DATASET EXCERPTS:

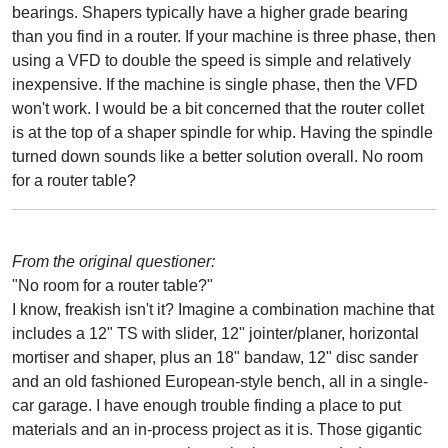
bearings. Shapers typically have a higher grade bearing
than you find in a router. If your machine is three phase, then
using a VFD to double the speed is simple and relatively
inexpensive. If the machine is single phase, then the VFD
won't work. I would be a bit concerned that the router collet
is at the top of a shaper spindle for whip. Having the spindle
turned down sounds like a better solution overall. No room
for a router table?
From the original questioner:
"No room for a router table?"
I know, freakish isn't it? Imagine a combination machine that
includes a 12" TS with slider, 12" jointer/planer, horizontal
mortiser and shaper, plus an 18" bandaw, 12" disc sander
and an old fashioned European-style bench, all in a single-
car garage. I have enough trouble finding a place to put
materials and an in-process project as it is. Those gigantic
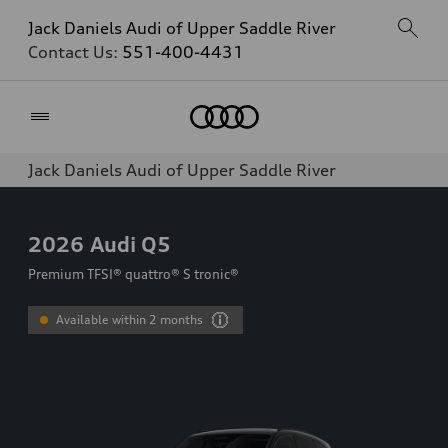
Jack Daniels Audi of Upper Saddle River
Contact Us:
551-400-4431
Home
Jack Daniels Audi of Upper Saddle River
2026
Audi Q5
Premium TFSI® quattro® S tronic®
Available within 2 months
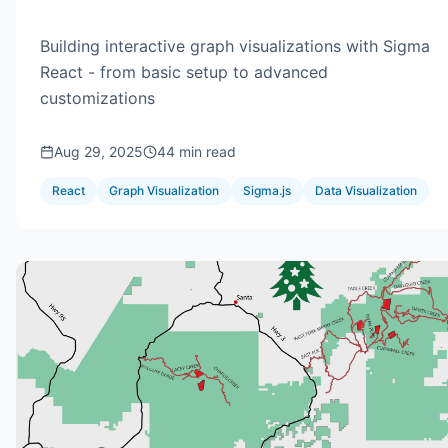
Building interactive graph visualizations with Sigma
React - from basic setup to advanced
customizations
Aug 29, 2025
44 min read
React
Graph Visualization
Sigma.js
Data Visualization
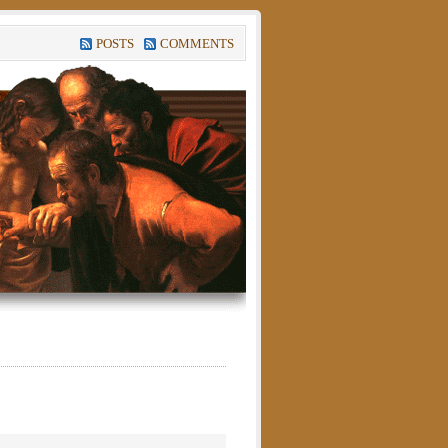
POSTS
COMMENTS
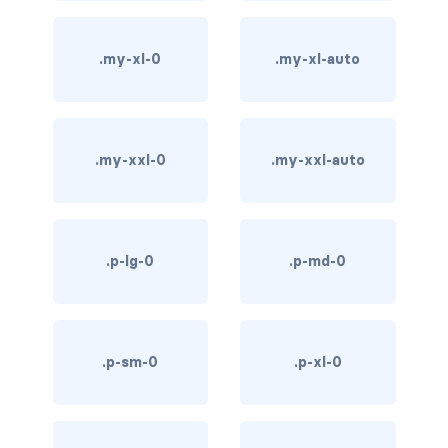
bg-info
.my-xl-0
.my-xl-auto
bg-light
bg-primary
.my-xxl-0
.my-xxl-auto
bg-secondary
bg-success
bg-transparent
.p-lg-0
.p-md-0
bg-warning
bg-white
.p-sm-0
.p-xl-0
link-danger
link-dark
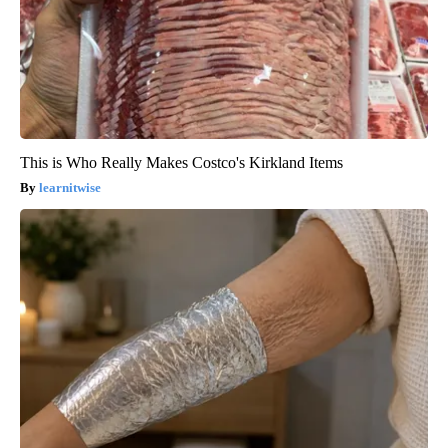
This is Who Really Makes Costco's Kirkland Items
learnitwise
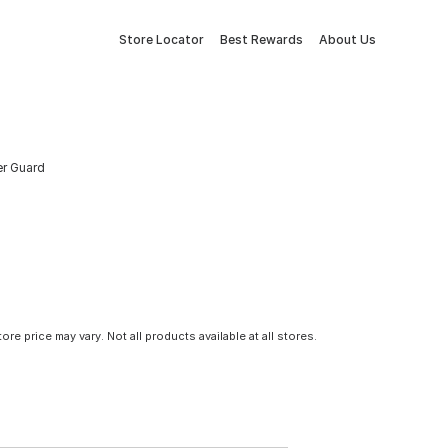
Store Locator
Best Rewards
About Us
er Guard
tore price may vary. Not all products available at all stores.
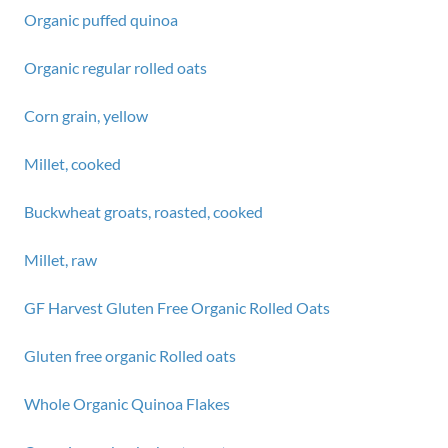
Organic puffed quinoa
Organic regular rolled oats
Corn grain, yellow
Millet, cooked
Buckwheat groats, roasted, cooked
Millet, raw
GF Harvest Gluten Free Organic Rolled Oats
Gluten free organic Rolled oats
Whole Organic Quinoa Flakes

BRIEF:
Begin at the first line of the entries above and return each line exactly, stopping after the line that contains "is at the top". Pictures do not belong in the copy.

RESULT OF THE EXERCISE:
bearings. Shapers typically have a higher grade bearing
than you find in a router. If your machine is three phase, then
using a VFD to double the speed is simple and relatively
inexpensive. If the machine is single phase, then the VFD
won't work. I would be a bit concerned that the router collet
is at the top of a shaper spindle for whip. Having the spindle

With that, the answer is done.